[Raw data — start]

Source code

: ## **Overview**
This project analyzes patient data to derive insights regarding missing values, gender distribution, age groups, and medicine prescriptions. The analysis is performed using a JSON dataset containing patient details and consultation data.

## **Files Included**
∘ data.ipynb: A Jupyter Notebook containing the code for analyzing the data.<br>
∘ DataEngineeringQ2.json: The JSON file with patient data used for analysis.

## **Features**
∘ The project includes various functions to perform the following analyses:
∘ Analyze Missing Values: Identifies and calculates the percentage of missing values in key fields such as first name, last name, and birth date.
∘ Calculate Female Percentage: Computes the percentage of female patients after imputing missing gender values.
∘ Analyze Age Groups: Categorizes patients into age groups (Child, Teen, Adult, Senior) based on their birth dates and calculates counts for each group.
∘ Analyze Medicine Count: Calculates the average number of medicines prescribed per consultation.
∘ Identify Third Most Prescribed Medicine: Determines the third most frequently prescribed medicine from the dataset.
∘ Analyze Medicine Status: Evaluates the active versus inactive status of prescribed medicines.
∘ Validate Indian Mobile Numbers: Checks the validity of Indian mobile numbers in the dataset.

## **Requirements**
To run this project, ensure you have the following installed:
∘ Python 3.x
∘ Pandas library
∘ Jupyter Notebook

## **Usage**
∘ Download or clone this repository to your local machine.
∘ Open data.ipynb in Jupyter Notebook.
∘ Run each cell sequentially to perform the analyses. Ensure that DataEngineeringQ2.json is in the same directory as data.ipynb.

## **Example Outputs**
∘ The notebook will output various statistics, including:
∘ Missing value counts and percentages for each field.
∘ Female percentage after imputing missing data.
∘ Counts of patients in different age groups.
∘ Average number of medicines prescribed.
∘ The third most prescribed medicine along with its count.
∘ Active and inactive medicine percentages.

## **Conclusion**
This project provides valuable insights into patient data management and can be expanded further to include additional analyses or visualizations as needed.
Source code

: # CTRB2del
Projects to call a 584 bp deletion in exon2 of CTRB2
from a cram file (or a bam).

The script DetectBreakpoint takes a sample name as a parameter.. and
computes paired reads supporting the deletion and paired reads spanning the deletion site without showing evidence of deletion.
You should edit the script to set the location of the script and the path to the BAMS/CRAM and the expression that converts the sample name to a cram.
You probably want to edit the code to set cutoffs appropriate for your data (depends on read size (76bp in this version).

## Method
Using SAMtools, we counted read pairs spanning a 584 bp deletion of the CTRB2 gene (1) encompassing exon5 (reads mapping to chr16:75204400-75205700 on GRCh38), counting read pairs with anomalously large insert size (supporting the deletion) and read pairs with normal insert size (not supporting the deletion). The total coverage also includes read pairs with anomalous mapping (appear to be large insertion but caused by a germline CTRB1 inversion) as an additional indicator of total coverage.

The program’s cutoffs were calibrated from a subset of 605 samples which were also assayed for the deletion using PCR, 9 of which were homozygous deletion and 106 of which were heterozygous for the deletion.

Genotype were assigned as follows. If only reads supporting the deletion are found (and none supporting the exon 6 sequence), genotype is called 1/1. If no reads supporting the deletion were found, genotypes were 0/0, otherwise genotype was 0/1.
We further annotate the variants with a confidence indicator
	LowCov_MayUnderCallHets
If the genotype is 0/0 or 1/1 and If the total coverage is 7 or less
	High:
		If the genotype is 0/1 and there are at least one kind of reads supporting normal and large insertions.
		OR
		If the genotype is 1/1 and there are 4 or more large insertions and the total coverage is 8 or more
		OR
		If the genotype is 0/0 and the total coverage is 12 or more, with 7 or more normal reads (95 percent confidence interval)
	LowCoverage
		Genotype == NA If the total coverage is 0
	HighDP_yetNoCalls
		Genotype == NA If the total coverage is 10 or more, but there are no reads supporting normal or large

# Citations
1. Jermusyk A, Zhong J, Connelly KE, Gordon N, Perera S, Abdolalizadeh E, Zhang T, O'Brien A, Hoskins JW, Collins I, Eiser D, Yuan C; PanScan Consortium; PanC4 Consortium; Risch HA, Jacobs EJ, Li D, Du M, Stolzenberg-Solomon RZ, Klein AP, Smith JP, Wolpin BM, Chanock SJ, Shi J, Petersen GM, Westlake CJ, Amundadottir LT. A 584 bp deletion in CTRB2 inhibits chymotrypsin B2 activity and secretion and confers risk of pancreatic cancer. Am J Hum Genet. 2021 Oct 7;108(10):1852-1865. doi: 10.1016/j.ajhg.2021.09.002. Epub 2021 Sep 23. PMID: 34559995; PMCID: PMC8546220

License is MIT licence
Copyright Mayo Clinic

[Raw data — finish]

Exercise requirements -> Every record shown above must be echoed exactly.

Reply ->
Source code

: ## **Overview**
This project analyzes patient data to derive insights regarding missing values, gender distribution, age groups, and medicine prescriptions. The analysis is performed using a JSON dataset containing patient details and consultation data.

## **Files Included**
∘ data.ipynb: A Jupyter Notebook containing the code for analyzing the data.<br>
∘ DataEngineeringQ2.json: The JSON file with patient data used for analysis.

## **Features**
∘ The project includes various functions to perform the following analyses:
∘ Analyze Missing Values: Identifies and calculates the percentage of missing values in key fields such as first name, last name, and birth date.
∘ Calculate Female Percentage: Computes the percentage of female patients after imputing missing gender values.
∘ Analyze Age Groups: Categorizes patients into age groups (Child, Teen, Adult, Senior) based on their birth dates and calculates counts for each group.
∘ Analyze Medicine Count: Calculates the average number of medicines prescribed per consultation.
∘ Identify Third Most Prescribed Medicine: Determines the third most frequently prescribed medicine from the dataset.
∘ Analyze Medicine Status: Evaluates the active versus inactive status of prescribed medicines.
∘ Validate Indian Mobile Numbers: Checks the validity of Indian mobile numbers in the dataset.

## **Requirements**
To run this project, ensure you have the following installed:
∘ Python 3.x
∘ Pandas library
∘ Jupyter Notebook

## **Usage**
∘ Download or clone this repository to your local machine.
∘ Open data.ipynb in Jupyter Notebook.
∘ Run each cell sequentially to perform the analyses. Ensure that DataEngineeringQ2.json is in the same directory as data.ipynb.

## **Example Outputs**
∘ The notebook will output various statistics, including:
∘ Missing value counts and percentages for each field.
∘ Female percentage after imputing missing data.
∘ Counts of patients in different age groups.
∘ Average number of medicines prescribed.
∘ The third most prescribed medicine along with its count.
∘ Active and inactive medicine percentages.

## **Conclusion**
This project provides valuable insights into patient data management and can be expanded further to include additional analyses or visualizations as needed.
Source code

: # CTRB2del
Projects to call a 584 bp deletion in exon2 of CTRB2
from a cram file (or a bam).

The script DetectBreakpoint takes a sample name as a parameter.. and
computes paired reads supporting the deletion and paired reads spanning the deletion site without showing evidence of deletion.
You should edit the script to set the location of the script and the path to the BAMS/CRAM and the expression that converts the sample name to a cram.
You probably want to edit the code to set cutoffs appropriate for your data (depends on read size (76bp in this version).

## Method
Using SAMtools, we counted read pairs spanning a 584 bp deletion of the CTRB2 gene (1) encompassing exon5 (reads mapping to chr16:75204400-75205700 on GRCh38), counting read pairs with anomalously large insert size (supporting the deletion) and read pairs with normal insert size (not supporting the deletion). The total coverage also includes read pairs with anomalous mapping (appear to be large insertion but caused by a germline CTRB1 inversion) as an additional indicator of total coverage.

The program’s cutoffs were calibrated from a subset of 605 samples which were also assayed for the deletion using PCR, 9 of which were homozygous deletion and 106 of which were heterozygous for the deletion.

Genotype were assigned as follows. If only reads supporting the deletion are found (and none supporting the exon 6 sequence), genotype is called 1/1. If no reads supporting the deletion were found, genotypes were 0/0, otherwise genotype was 0/1.
We further annotate the variants with a confidence indicator
	LowCov_MayUnderCallHets
If the genotype is 0/0 or 1/1 and If the total coverage is 7 or less
	High:
		If the genotype is 0/1 and there are at least one kind of reads supporting normal and large insertions.
		OR
		If the genotype is 1/1 and there are 4 or more large insertions and the total coverage is 8 or more
		OR
		If the genotype is 0/0 and the total coverage is 12 or more, with 7 or more normal reads (95 percent confidence interval)
	LowCoverage
		Genotype == NA If the total coverage is 0
	HighDP_yetNoCalls
		Genotype == NA If the total coverage is 10 or more, but there are no reads supporting normal or large

# Citations
1. Jermusyk A, Zhong J, Connelly KE, Gordon N, Perera S, Abdolalizadeh E, Zhang T, O'Brien A, Hoskins JW, Collins I, Eiser D, Yuan C; PanScan Consortium; PanC4 Consortium; Risch HA, Jacobs EJ, Li D, Du M, Stolzenberg-Solomon RZ, Klein AP, Smith JP, Wolpin BM, Chanock SJ, Shi J, Petersen GM, Westlake CJ, Amundadottir LT. A 584 bp deletion in CTRB2 inhibits chymotrypsin B2 activity and secretion and confers risk of pancreatic cancer. Am J Hum Genet. 2021 Oct 7;108(10):1852-1865. doi: 10.1016/j.ajhg.2021.09.002. Epub 2021 Sep 23. PMID: 34559995; PMCID: PMC8546220

License is MIT licence
Copyright Mayo Clinic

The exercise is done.